**Description of the task**: Take the line that contains "434 306 18.73" and each line after it to the end of the material below, and return them exactly, minus the pictures.

*** Block opens ***

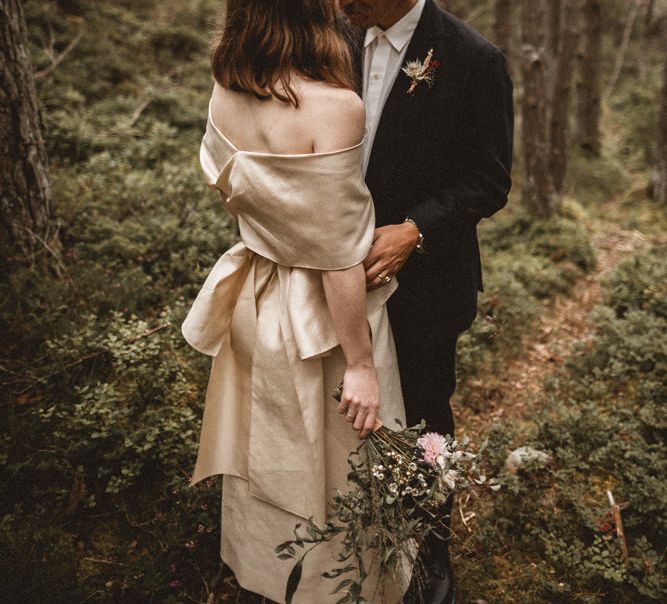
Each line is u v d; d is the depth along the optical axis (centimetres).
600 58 759
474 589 235
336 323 159
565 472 280
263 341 169
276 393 171
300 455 176
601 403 334
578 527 259
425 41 171
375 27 173
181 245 367
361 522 169
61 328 295
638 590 233
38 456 246
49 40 599
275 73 144
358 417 164
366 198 154
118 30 685
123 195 393
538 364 375
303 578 188
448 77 171
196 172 438
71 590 213
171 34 709
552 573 242
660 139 673
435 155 180
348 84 147
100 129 495
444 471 164
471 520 262
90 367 286
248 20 143
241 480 192
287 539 188
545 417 310
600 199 699
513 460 285
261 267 171
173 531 230
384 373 173
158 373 271
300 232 150
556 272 475
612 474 284
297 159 144
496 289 410
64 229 356
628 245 565
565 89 562
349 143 145
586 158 768
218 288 171
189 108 569
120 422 258
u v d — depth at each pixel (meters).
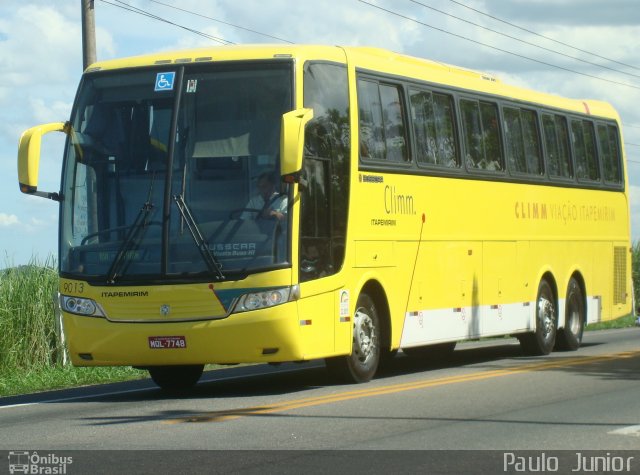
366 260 16.73
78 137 15.83
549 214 23.06
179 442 11.11
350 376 16.67
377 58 17.70
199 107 15.40
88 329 15.29
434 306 18.73
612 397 14.59
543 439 11.16
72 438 11.57
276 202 14.93
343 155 16.27
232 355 14.88
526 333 22.44
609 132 26.48
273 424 12.24
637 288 44.28
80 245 15.49
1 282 20.94
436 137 19.09
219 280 14.80
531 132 22.73
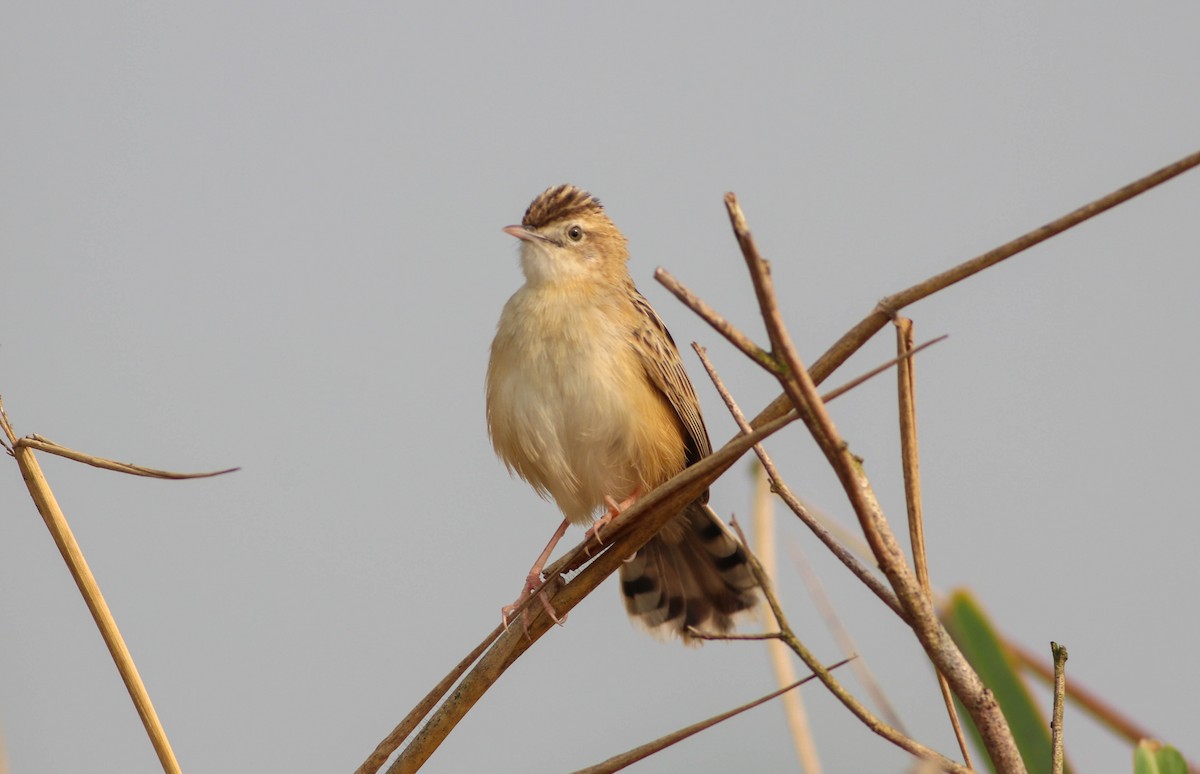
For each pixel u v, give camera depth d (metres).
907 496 5.30
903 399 5.29
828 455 4.54
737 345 4.38
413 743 6.33
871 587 5.27
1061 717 5.22
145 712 6.21
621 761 5.44
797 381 4.38
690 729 5.40
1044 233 4.43
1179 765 6.28
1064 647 5.29
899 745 5.10
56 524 6.22
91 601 6.23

*** Block closes ***

**Worked solution**:
434 306 18.73
612 397 14.59
543 439 11.16
72 438 11.57
276 202 14.93
343 155 16.27
232 355 14.88
526 333 22.44
609 132 26.48
273 424 12.24
637 288 44.28
80 245 15.49
1 282 20.94
436 137 19.09
219 280 14.80
531 132 22.73
For each pixel u v, give camera depth d (metres).
907 496 5.30
903 399 5.29
828 455 4.54
737 345 4.38
413 743 6.33
871 587 5.27
1061 717 5.22
145 712 6.21
621 761 5.44
797 381 4.38
690 729 5.40
1044 233 4.43
1179 765 6.28
1064 647 5.29
899 745 5.10
56 524 6.22
91 601 6.23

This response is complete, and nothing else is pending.